In many ways these tools – silent prayer, practising the presence of God, and looking back at the end of the days, are ways in which we celebrate God with us; this is the message of Christmas. But, curiously, these are also ways in which we draw near to God; here we find that Christmas and Epiphany overlap. Maybe they’re the same thing, or two sides of the same coin. We are able to draw close to God only because God draws near to us. This is the meaning of incarnation; God with us.

But what of others? Do we play a part in keeping others away from God, or making them feel that it’s not for them? Many in the western church thrive on the ‘us and them mentality’, perhaps particularly in churches that focus entirely on personal salvation – are you saved, or not? John Calvin, during the Reformation, even preached the doctrine of predestination – God intended you to be saved or to be damned and there was nothing you could do about it. Imagine what it might be like to feel that God purposefully made you to go to hell. There is, arguably, a difference between people who actively follow or draw near to God, who purposely live Christian lives, and those who don’t. But our job is always to be helping people to find God, as we have; to know there is hope; to learn that there is more to life than possessions, money, even family life. So we really mustn’t see people off because they’re not like us, put people off by being sour faced, or holier than thou. It has become clear to me over the last year that many people think they’re ‘not allowed’ to come to church’ – it’s not for people like them – there’s that gap of personal space again. Or that it’s a club with a membership form and a membership fee. Or that it’s only for righteous people and they’re not good enough. It’s really sobering to be asked ‘but am I allowed to come to church? Someone like me?    

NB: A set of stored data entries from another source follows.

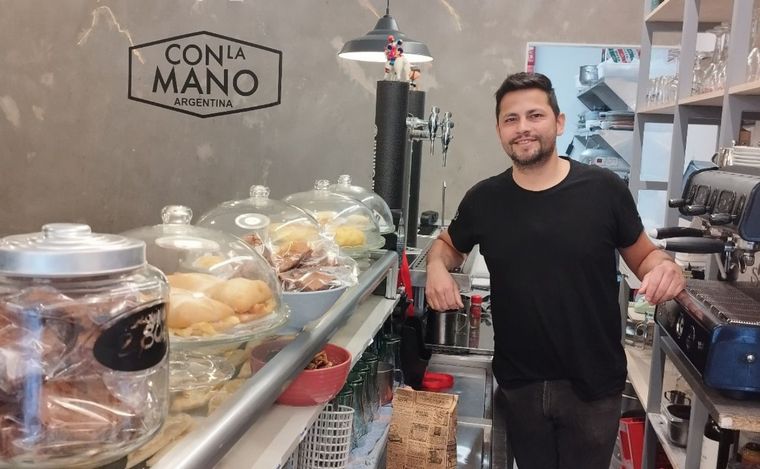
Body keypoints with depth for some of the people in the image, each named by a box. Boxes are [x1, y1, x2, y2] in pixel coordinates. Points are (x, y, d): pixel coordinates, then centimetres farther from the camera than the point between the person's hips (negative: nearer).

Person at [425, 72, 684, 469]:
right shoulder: (483, 199, -4)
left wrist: (665, 268, -20)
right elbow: (448, 244, 14)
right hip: (519, 384, 2)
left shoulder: (604, 189, -10)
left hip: (593, 384, -2)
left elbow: (642, 254, 3)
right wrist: (437, 266, -8)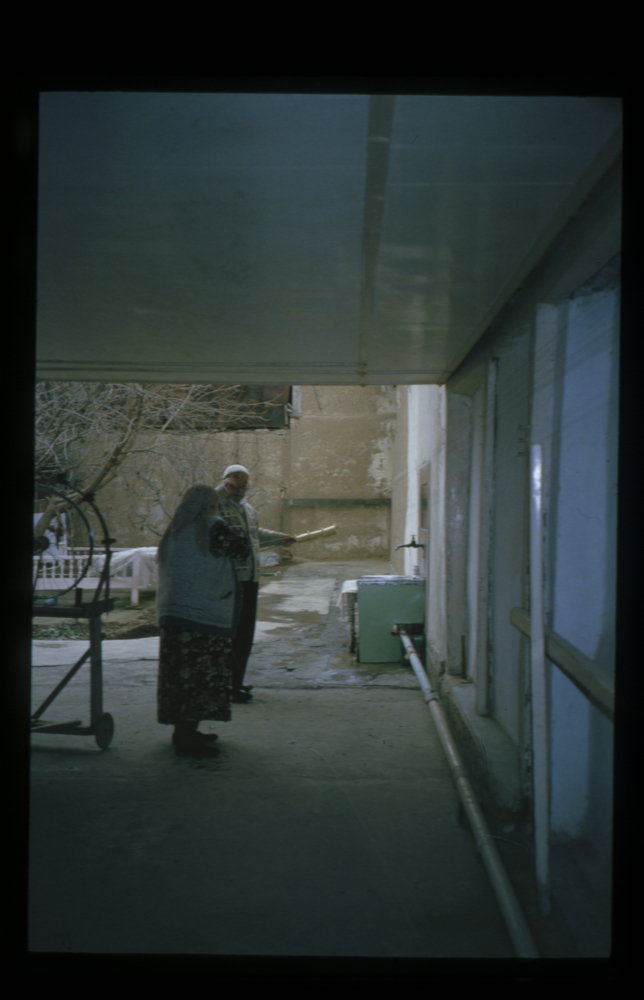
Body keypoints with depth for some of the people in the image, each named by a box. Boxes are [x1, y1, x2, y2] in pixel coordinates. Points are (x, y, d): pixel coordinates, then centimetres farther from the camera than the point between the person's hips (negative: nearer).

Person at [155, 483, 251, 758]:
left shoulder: (173, 531, 14)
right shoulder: (212, 528, -9)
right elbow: (242, 550, -2)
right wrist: (240, 535, 20)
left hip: (172, 612, 8)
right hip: (204, 613, -8)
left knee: (182, 671, 13)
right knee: (200, 672, -5)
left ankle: (184, 730, 21)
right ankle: (186, 735, -7)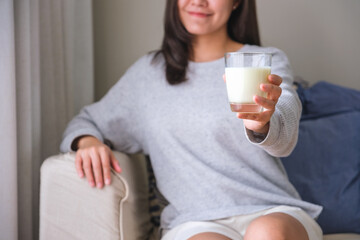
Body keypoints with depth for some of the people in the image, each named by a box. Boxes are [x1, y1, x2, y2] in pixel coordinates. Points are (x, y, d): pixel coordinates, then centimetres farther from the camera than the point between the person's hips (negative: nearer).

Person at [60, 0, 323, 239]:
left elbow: (284, 136, -14)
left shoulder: (268, 62, 7)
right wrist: (87, 141, 0)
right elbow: (88, 120, 26)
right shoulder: (150, 71, 15)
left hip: (271, 212, 0)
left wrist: (263, 123, -40)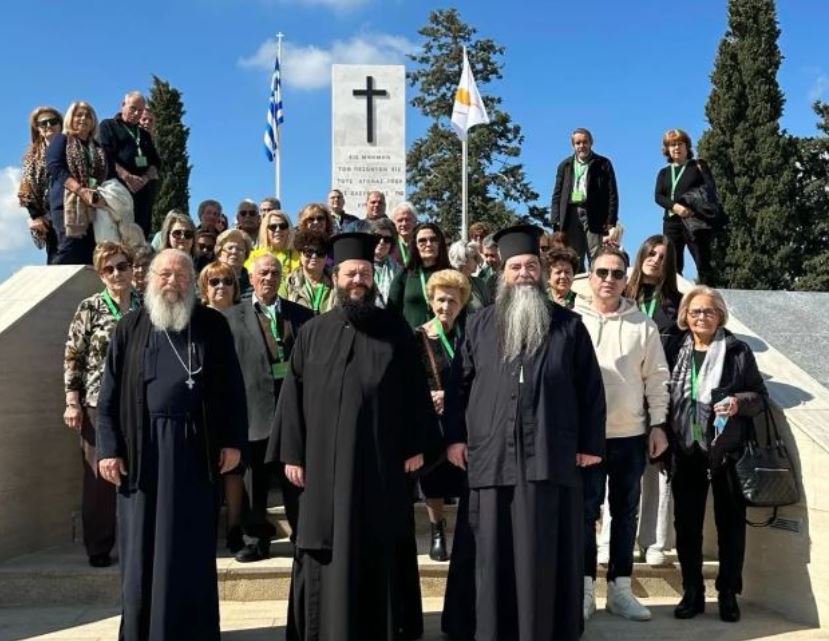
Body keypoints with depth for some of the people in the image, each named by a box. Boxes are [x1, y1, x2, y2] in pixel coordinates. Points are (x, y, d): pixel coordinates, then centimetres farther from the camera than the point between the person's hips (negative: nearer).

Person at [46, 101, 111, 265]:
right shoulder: (61, 140, 9)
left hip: (95, 205, 5)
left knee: (91, 254, -2)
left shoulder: (98, 147, 23)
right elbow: (55, 168, -6)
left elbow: (108, 175, 20)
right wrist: (81, 190, -18)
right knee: (69, 251, -17)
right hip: (68, 203, -5)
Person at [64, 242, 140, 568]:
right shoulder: (90, 308, -1)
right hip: (100, 403, -2)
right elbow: (72, 357, -2)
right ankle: (98, 547, 17)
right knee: (99, 478, 4)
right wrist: (72, 402, -7)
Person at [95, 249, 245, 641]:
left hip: (195, 446, -1)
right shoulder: (130, 328, 6)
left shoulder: (212, 325, 4)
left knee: (192, 546, 7)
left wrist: (232, 440, -3)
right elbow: (109, 394, 3)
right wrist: (109, 448, -4)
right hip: (143, 447, 1)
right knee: (143, 546, 7)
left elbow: (231, 386, 3)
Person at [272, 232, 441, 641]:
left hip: (382, 460, 0)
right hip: (325, 460, 1)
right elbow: (293, 394, 4)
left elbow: (415, 389, 3)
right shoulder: (312, 333, 6)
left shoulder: (395, 330, 4)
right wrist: (292, 452, -1)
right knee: (328, 551, 6)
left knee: (381, 549, 7)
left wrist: (416, 445, -3)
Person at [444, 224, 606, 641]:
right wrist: (455, 436, 3)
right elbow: (459, 383, 10)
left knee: (543, 553, 3)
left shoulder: (567, 325, 6)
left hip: (549, 456, -1)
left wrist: (591, 443, 1)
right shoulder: (480, 325, 11)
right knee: (494, 555, 7)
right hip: (491, 455, 2)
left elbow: (590, 386, 5)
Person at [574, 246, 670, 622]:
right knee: (585, 512, 4)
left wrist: (658, 425, 0)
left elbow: (656, 378, 5)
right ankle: (585, 589, 14)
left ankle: (620, 589, 21)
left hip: (631, 434, 2)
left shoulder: (643, 324, 4)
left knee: (626, 513, 10)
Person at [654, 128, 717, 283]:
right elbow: (658, 196, 4)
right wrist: (675, 206, -15)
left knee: (703, 263, -6)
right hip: (672, 222, 3)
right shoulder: (664, 172, 17)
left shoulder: (698, 166, 11)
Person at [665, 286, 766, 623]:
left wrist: (739, 402, -17)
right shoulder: (675, 350, 5)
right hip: (686, 451, 2)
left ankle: (728, 594, 20)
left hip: (728, 450, -2)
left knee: (730, 524, 7)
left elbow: (760, 395, 2)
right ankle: (692, 593, 20)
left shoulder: (738, 350, -1)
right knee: (686, 525, 7)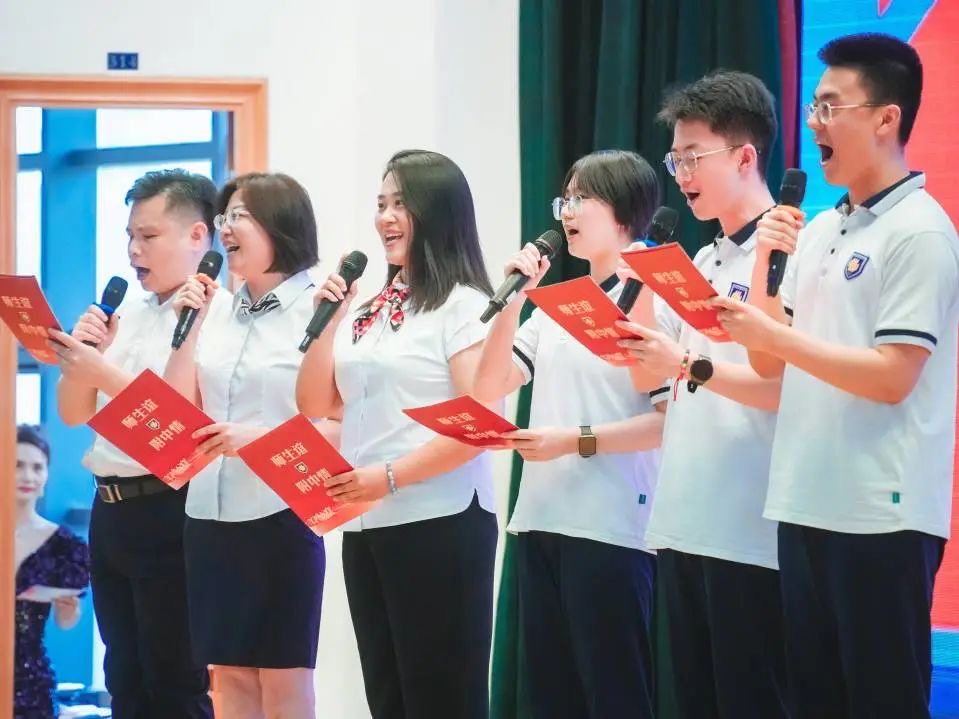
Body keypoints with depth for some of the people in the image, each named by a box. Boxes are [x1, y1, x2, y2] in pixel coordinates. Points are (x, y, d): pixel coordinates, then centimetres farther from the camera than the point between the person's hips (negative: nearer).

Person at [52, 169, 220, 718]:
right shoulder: (127, 316, 15)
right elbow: (74, 414, 17)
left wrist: (102, 370, -20)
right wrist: (79, 354, -2)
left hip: (169, 511, -8)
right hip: (111, 508, 8)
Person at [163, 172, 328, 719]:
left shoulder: (317, 309, -8)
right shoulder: (218, 311, 10)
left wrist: (260, 438, -21)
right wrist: (191, 325, 1)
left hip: (281, 512, -6)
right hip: (211, 511, 6)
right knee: (231, 673, 10)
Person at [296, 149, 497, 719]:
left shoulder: (462, 306, -8)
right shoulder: (367, 311, 15)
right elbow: (315, 406, 15)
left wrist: (389, 476, -19)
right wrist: (327, 322, 4)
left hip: (439, 523, -8)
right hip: (365, 527, 8)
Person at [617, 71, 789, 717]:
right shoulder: (701, 263, 17)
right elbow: (645, 376, 17)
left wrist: (693, 366, -24)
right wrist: (642, 286, 4)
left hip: (752, 533, -9)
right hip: (682, 525, 9)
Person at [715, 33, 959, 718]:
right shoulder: (820, 230, 14)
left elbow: (892, 377, -18)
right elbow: (771, 363, 14)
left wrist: (773, 335, -16)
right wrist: (764, 261, 1)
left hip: (882, 514, -8)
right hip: (807, 503, 8)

This means that nationally or locally, we’ve got something wrong. We’ve somehow lost the idea that God draws near to us so we can draw near to God. And the remedy is down to each one of us as individuals, as well as to those who set the content and direction of the life of the church – from the PCC to the Archbishop of Canterbury.

So, this Epiphany, will you draw near and will you enable others to do so – the huge majority who never, ever, come to Church.